Brief 1
Can you give again, word for word, the part of the abstract on coding and congestion control that opens with the words containing "FEC coding is" and closes with "communication systems."?
Brief 2
In the abstract on coding and congestion control, what should FEC coding mechanisms not hide?

Excerpted passage
NWCRG                                                            N. Kuhn
Internet-Draft                                                      CNES
Intended status: Informational                                 E. Lochin
Expires: January 10, 2021                                   ISAE-SUPAERO
                                                               F. Michel
                                                               UCLouvain
                                                                M. Welzl
                                                      University of Oslo
                                                            July 9, 2020


               Coding and congestion control in transport
               draft-irtf-nwcrg-coding-and-congestion-03

Abstract

   FEC coding is a reliability mechanism that is distinct and separate
   from the loss detection of congestion controls.  Using FEC coding can
   be a useful way to deal with transfer tail losses or with networks
   having non-congestion losses.  However, FEC coding mechanisms should
   not hide congestion signals.  This memo offers a discussion of how
   FEC coding and congestion control can coexist.  Another objective is
   to encourage the research community to also consider congestion
   control aspects when proposing and comparing FEC coding solutions in
   communication systems.

Recorded data:
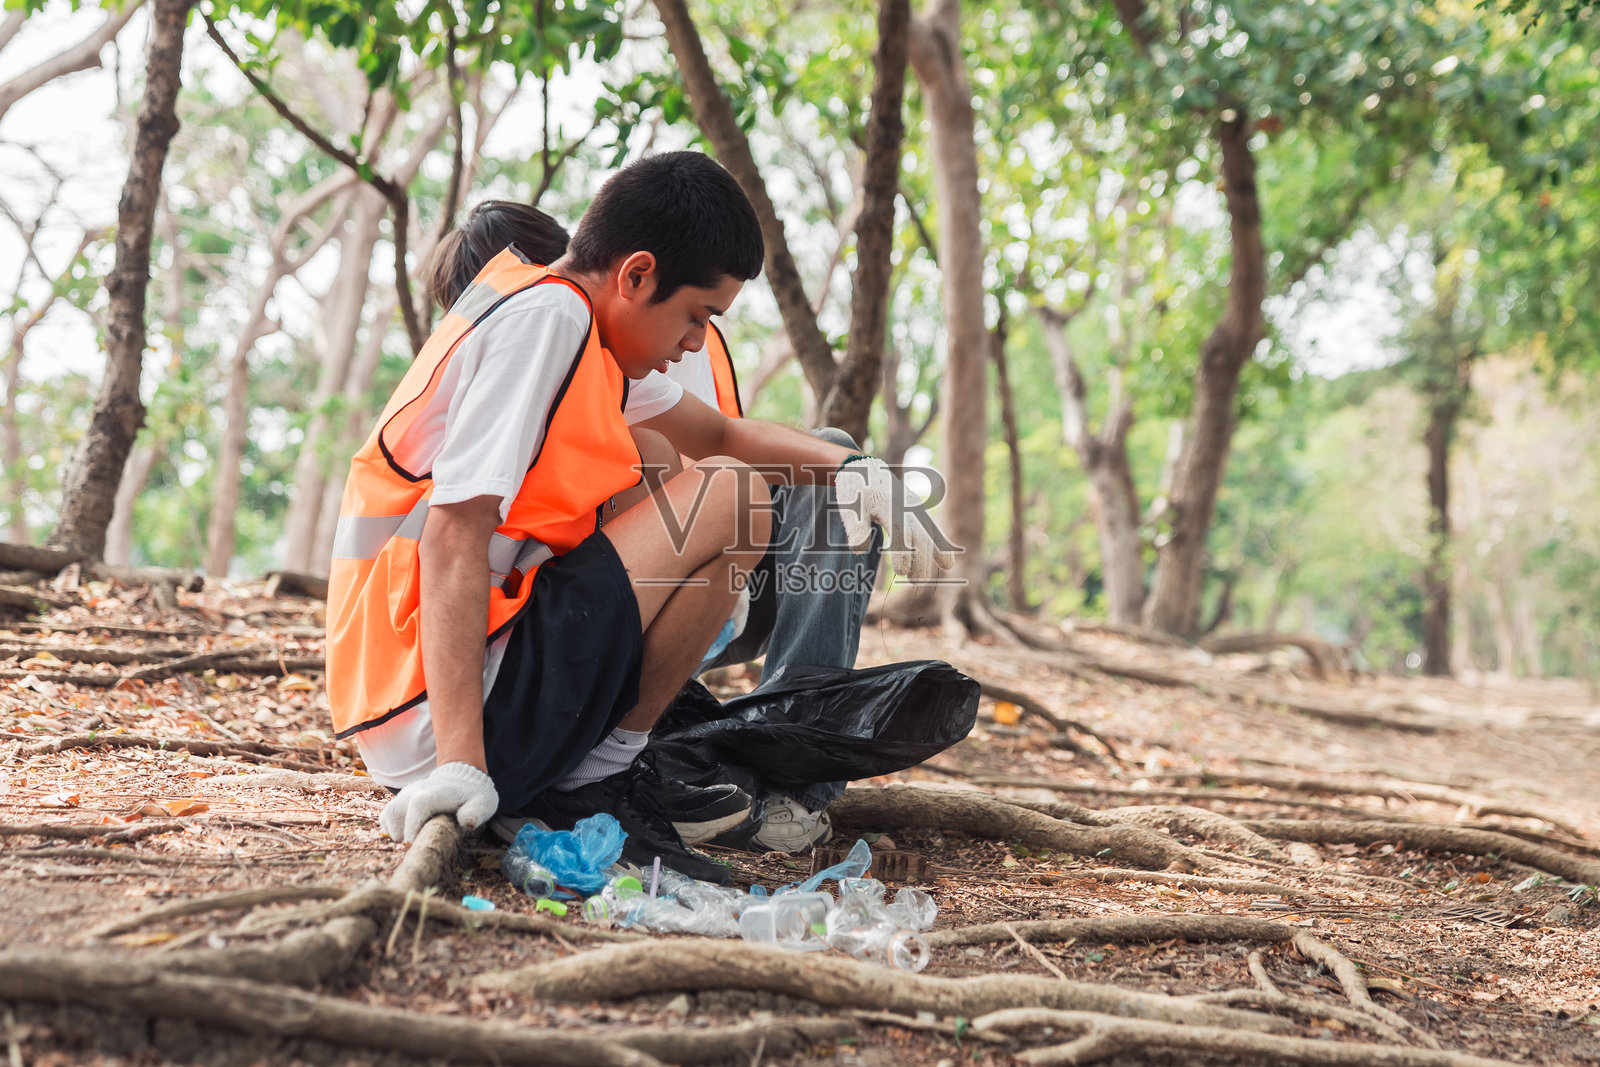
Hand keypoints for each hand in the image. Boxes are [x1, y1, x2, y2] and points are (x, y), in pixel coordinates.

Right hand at [379, 761, 498, 842]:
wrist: (461, 779)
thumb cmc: (472, 796)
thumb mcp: (483, 802)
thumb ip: (476, 812)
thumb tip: (467, 823)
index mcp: (437, 793)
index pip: (419, 804)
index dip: (413, 823)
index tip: (414, 841)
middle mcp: (417, 791)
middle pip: (397, 808)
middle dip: (400, 831)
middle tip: (412, 845)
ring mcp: (407, 795)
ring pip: (390, 811)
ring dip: (394, 831)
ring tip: (407, 841)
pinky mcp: (401, 800)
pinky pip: (387, 813)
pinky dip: (389, 827)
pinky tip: (401, 836)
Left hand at [834, 456, 954, 580]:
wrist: (866, 470)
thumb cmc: (855, 491)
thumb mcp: (849, 506)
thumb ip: (855, 527)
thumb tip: (859, 550)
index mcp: (888, 503)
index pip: (900, 529)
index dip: (903, 551)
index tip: (901, 572)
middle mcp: (906, 505)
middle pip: (919, 535)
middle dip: (920, 560)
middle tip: (915, 582)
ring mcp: (915, 507)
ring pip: (928, 533)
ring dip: (930, 557)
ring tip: (924, 580)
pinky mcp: (918, 512)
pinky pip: (933, 529)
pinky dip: (941, 545)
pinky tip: (948, 563)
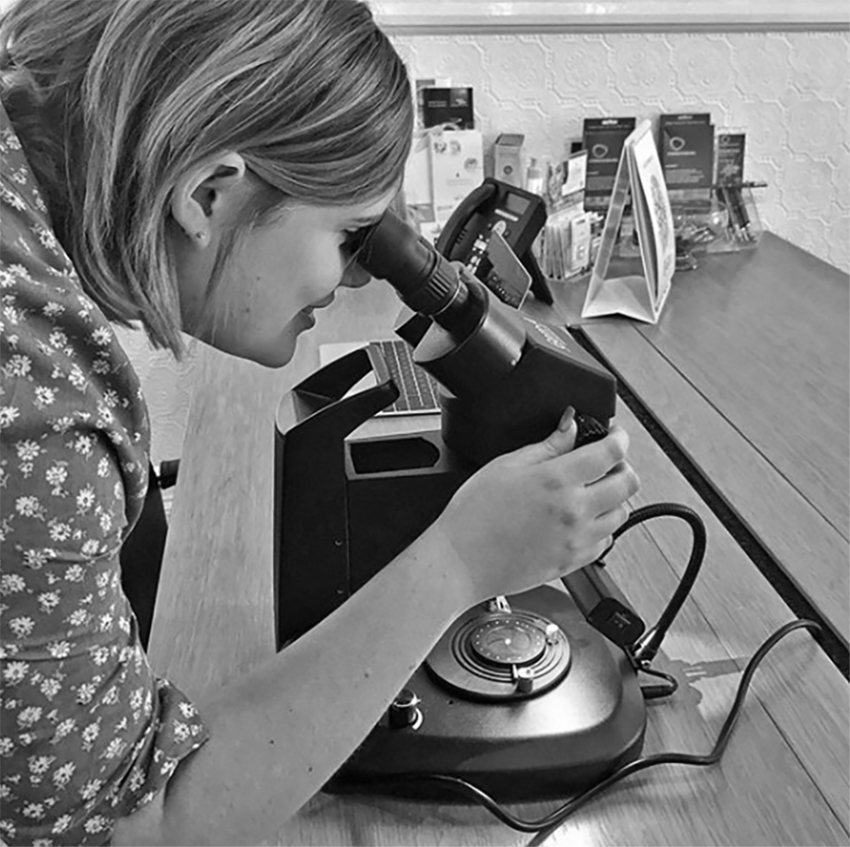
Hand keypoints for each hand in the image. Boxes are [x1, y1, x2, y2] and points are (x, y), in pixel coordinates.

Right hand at [430, 410, 638, 604]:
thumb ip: (546, 445)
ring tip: (593, 491)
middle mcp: (575, 510)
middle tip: (607, 461)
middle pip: (627, 483)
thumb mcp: (506, 466)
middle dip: (622, 466)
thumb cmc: (473, 516)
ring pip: (621, 514)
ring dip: (614, 498)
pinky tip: (582, 520)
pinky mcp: (573, 562)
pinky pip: (606, 542)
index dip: (618, 437)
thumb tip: (569, 427)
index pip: (610, 452)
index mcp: (557, 480)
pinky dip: (602, 528)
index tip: (615, 434)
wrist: (461, 561)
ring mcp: (577, 539)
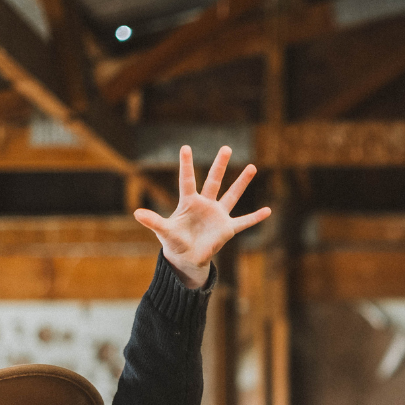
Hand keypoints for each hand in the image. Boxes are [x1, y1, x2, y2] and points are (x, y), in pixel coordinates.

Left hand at [134, 145, 270, 287]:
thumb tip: (136, 213)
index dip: (186, 165)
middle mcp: (205, 204)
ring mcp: (218, 215)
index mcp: (189, 202)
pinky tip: (268, 210)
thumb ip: (153, 221)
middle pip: (213, 181)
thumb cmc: (174, 241)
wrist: (186, 257)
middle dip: (220, 165)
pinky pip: (244, 222)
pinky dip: (255, 217)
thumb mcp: (164, 231)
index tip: (185, 147)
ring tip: (252, 167)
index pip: (187, 180)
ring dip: (242, 183)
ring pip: (232, 196)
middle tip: (226, 148)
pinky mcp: (227, 229)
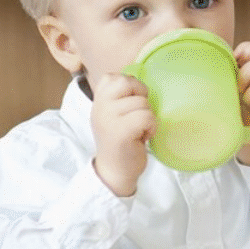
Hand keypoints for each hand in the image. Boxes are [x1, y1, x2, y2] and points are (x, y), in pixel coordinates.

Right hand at [89, 72, 154, 196]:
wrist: (115, 172)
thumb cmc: (121, 142)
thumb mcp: (113, 115)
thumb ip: (119, 97)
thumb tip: (137, 78)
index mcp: (98, 101)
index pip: (112, 76)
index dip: (129, 86)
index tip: (129, 105)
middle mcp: (99, 107)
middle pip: (128, 82)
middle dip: (140, 97)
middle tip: (137, 116)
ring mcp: (108, 118)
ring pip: (142, 102)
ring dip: (148, 116)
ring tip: (139, 130)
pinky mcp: (121, 131)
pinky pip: (147, 116)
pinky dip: (151, 127)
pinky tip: (143, 137)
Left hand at [233, 41, 249, 166]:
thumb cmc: (237, 118)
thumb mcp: (228, 94)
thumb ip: (222, 79)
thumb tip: (189, 68)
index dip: (242, 52)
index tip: (232, 69)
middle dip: (245, 62)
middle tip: (236, 81)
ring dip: (247, 77)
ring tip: (241, 93)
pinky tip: (248, 105)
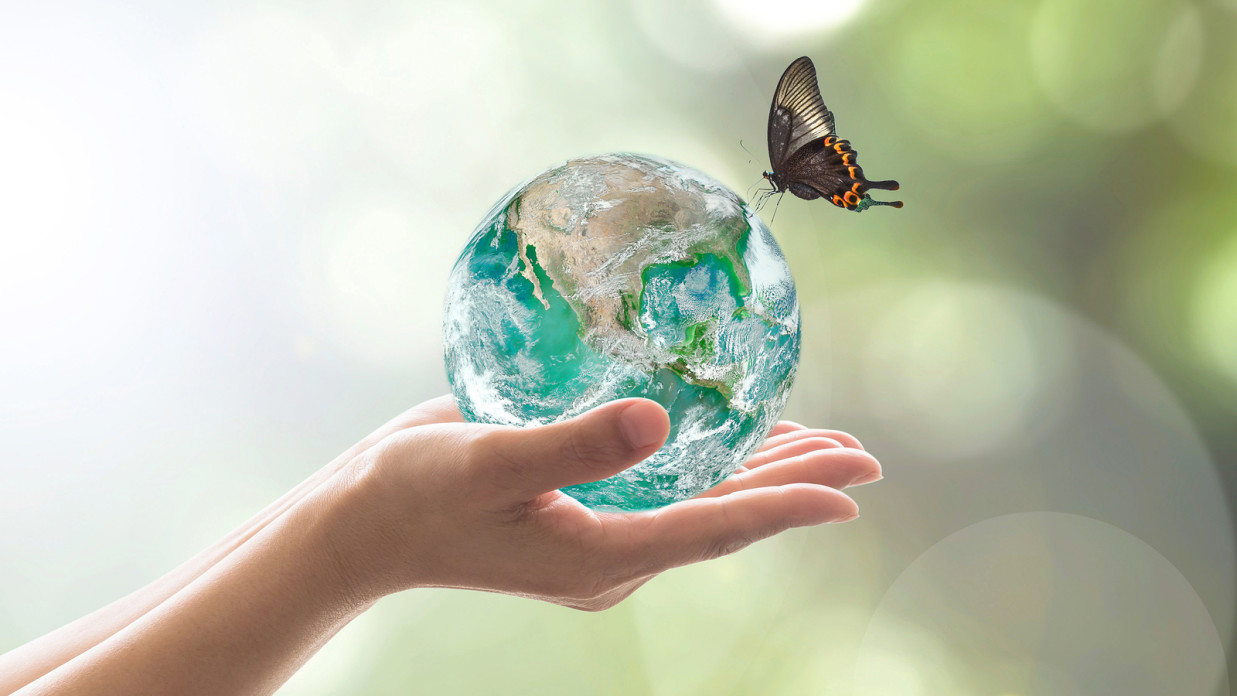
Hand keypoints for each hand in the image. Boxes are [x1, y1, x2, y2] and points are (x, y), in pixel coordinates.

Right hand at [326, 396, 880, 610]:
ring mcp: (601, 528)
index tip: (851, 493)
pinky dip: (710, 456)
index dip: (786, 507)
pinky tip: (733, 429)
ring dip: (764, 470)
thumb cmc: (415, 495)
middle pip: (725, 515)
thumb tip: (660, 420)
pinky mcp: (584, 501)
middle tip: (866, 459)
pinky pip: (667, 483)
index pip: (713, 528)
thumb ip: (574, 445)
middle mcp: (615, 548)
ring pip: (703, 498)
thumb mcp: (489, 463)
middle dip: (797, 485)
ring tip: (828, 447)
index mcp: (601, 554)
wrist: (363, 521)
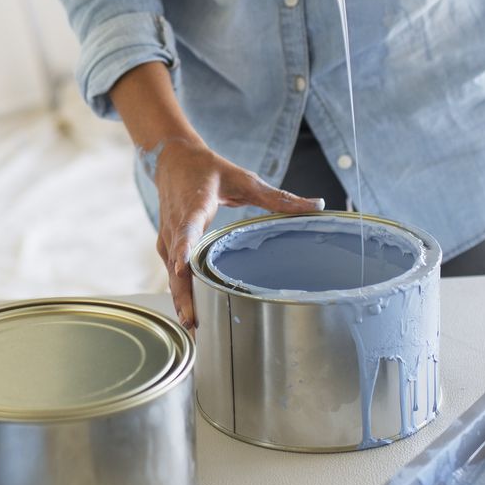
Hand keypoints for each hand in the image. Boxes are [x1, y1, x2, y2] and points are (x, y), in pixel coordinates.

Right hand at [147, 137, 323, 329]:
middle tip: (193, 320)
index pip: (187, 228)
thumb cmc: (207, 169)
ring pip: (171, 272)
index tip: (182, 267)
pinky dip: (179, 291)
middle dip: (183, 292)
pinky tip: (189, 313)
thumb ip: (278, 197)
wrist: (172, 159)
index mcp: (194, 205)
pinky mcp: (167, 245)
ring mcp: (168, 237)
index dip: (184, 249)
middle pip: (176, 263)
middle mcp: (176, 224)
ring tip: (193, 325)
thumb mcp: (244, 178)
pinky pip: (171, 272)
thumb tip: (317, 204)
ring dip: (180, 297)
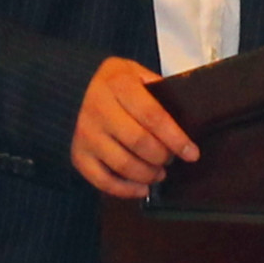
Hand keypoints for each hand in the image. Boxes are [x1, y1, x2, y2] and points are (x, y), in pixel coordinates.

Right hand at [71, 56, 200, 198]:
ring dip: (148, 175)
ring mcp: (86, 134)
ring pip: (123, 164)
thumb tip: (186, 118)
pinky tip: (142, 188)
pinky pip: (103, 180)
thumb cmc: (113, 83)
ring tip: (159, 173)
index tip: (192, 153)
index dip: (176, 138)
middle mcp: (99, 110)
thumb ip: (158, 90)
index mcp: (118, 85)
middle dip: (162, 156)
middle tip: (170, 159)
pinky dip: (126, 190)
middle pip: (139, 142)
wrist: (71, 88)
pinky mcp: (78, 155)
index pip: (153, 116)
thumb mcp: (135, 72)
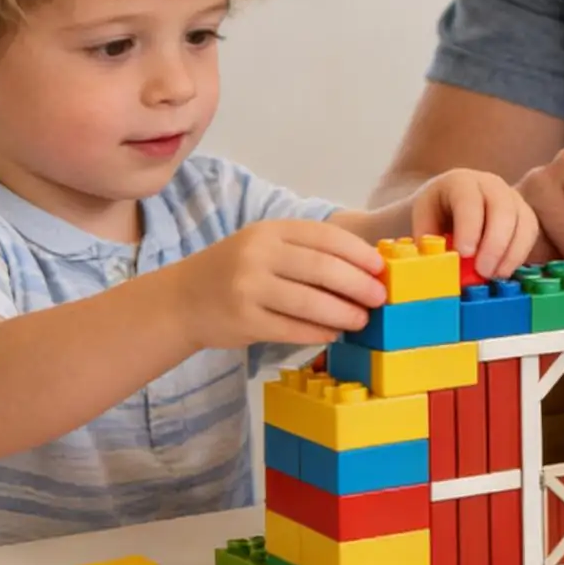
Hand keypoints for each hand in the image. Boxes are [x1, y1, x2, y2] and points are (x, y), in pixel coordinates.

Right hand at [175, 219, 387, 349]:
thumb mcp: (267, 246)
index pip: (325, 237)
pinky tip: (333, 333)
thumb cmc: (238, 270)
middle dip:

Exercise response 1
FEC coding is a reliability mechanism that is distinct and separate
   from the loss detection of congestion controls.  Using FEC coding can
   be a useful way to deal with transfer tail losses or with networks
   having non-congestion losses.  However, FEC coding mechanisms should
   not hide congestion signals.  This memo offers a discussion of how
   FEC coding and congestion control can coexist.  Another objective is
   to encourage the research community to also consider congestion
   control aspects when proposing and comparing FEC coding solutions in
   communication systems.

Exercise response 2
Congestion signals.